Global existence and convergence of solutions to gradient systems and applications to Yang-Mills gradient flow

TL;DR

This paper establishes conditions for the global existence and convergence of solutions to gradient flows, particularly applying these results to the Yang-Mills gradient flow on various manifolds, including new convergence criteria near local minima.

Contribution

It proves a Lojasiewicz-Simon gradient inequality for the Yang-Mills energy functional and applies it to demonstrate global existence and convergence of the Yang-Mills gradient flow under new conditions.

Findings

Flow exists globally near local minima in certain norms.

Flow converges to Yang-Mills connections under specified conditions.

Bubble singularities may occur in some cases, but solutions still exist for all time.

Abstract

In this monograph, we develop results on global existence and convergence of solutions to abstract gradient flows on Banach spaces for a potential function that obeys the Lojasiewicz-Simon gradient inequality. We prove a Lojasiewicz-Simon gradient inequality for the Yang-Mills energy functional over closed, smooth Riemannian manifolds of arbitrary dimension and apply the resulting framework to prove new results for the gradient flow equation for the Yang-Mills energy functional on a principal bundle, with compact Lie structure group, over a closed, smooth Riemannian manifolds, including the following. If the initial connection is close enough to a local minimum of the Yang-Mills energy functional, in a norm sense when the base manifold has arbitrary dimension or in an energy sense when the base manifold has dimension four, then the Yang-Mills gradient flow exists for all time and converges to a Yang-Mills connection.
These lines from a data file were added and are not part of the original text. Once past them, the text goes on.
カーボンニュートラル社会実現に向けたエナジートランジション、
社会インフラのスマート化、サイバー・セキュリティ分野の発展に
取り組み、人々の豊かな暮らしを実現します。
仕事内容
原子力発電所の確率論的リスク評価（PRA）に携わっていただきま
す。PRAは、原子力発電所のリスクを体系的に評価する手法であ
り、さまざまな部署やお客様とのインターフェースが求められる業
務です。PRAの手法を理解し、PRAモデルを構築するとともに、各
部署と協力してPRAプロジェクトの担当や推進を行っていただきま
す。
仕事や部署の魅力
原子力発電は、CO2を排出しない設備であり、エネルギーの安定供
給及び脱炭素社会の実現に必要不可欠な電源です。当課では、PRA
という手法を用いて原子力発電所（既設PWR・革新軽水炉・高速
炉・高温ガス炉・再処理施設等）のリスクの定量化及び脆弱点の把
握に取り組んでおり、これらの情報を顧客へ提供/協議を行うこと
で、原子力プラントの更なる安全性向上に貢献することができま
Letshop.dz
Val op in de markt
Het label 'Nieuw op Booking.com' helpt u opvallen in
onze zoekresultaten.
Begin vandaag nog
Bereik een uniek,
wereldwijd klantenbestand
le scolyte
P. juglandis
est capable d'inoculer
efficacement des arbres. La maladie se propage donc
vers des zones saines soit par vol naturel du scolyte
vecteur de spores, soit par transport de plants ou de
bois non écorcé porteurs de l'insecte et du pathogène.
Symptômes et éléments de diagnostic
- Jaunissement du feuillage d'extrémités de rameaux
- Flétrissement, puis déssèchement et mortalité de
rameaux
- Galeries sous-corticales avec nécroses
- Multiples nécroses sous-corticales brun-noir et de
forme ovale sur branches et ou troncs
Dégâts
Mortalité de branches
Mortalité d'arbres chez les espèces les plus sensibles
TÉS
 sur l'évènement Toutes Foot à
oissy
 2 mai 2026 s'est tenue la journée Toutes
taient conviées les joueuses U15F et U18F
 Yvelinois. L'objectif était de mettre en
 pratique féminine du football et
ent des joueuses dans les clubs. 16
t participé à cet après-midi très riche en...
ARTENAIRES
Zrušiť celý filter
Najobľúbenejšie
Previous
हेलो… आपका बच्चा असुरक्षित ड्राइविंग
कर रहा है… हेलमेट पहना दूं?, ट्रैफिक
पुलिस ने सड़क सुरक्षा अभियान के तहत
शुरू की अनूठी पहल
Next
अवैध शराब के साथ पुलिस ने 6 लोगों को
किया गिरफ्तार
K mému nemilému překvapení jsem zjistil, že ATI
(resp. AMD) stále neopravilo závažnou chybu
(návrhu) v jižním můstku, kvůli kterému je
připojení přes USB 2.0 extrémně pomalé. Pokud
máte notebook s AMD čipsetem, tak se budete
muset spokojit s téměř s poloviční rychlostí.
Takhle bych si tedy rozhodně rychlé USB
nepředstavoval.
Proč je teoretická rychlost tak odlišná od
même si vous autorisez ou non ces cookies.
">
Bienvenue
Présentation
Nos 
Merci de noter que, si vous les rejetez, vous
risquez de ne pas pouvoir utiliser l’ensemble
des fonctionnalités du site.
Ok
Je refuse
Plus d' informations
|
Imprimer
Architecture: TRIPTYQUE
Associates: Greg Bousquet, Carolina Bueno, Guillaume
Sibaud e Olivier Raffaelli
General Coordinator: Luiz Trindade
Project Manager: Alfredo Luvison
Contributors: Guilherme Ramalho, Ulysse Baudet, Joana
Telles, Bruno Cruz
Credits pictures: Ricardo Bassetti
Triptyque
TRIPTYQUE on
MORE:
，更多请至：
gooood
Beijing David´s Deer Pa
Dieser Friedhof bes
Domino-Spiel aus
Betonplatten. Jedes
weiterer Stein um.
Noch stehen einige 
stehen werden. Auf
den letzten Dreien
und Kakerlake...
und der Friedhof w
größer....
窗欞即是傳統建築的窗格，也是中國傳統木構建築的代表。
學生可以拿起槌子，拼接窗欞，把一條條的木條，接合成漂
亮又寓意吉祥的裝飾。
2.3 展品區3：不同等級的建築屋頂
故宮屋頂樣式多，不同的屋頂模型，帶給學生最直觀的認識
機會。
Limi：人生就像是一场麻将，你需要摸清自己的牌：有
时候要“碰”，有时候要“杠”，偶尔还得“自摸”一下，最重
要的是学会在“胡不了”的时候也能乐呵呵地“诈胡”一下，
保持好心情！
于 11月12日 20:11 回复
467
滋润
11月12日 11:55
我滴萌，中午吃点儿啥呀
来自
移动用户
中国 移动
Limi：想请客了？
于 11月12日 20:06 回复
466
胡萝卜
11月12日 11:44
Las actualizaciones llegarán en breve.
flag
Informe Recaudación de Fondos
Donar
If the initial connection is allowed to have arbitrary energy but we restrict to the setting of a Hermitian vector bundle over a compact, complex, Hermitian (but not necessarily Kaehler) surface and the initial connection has curvature of type (1,1), then the Yang-Mills gradient flow exists for all time, though bubble singularities may (and in certain cases must) occur in the limit as time tends to infinity.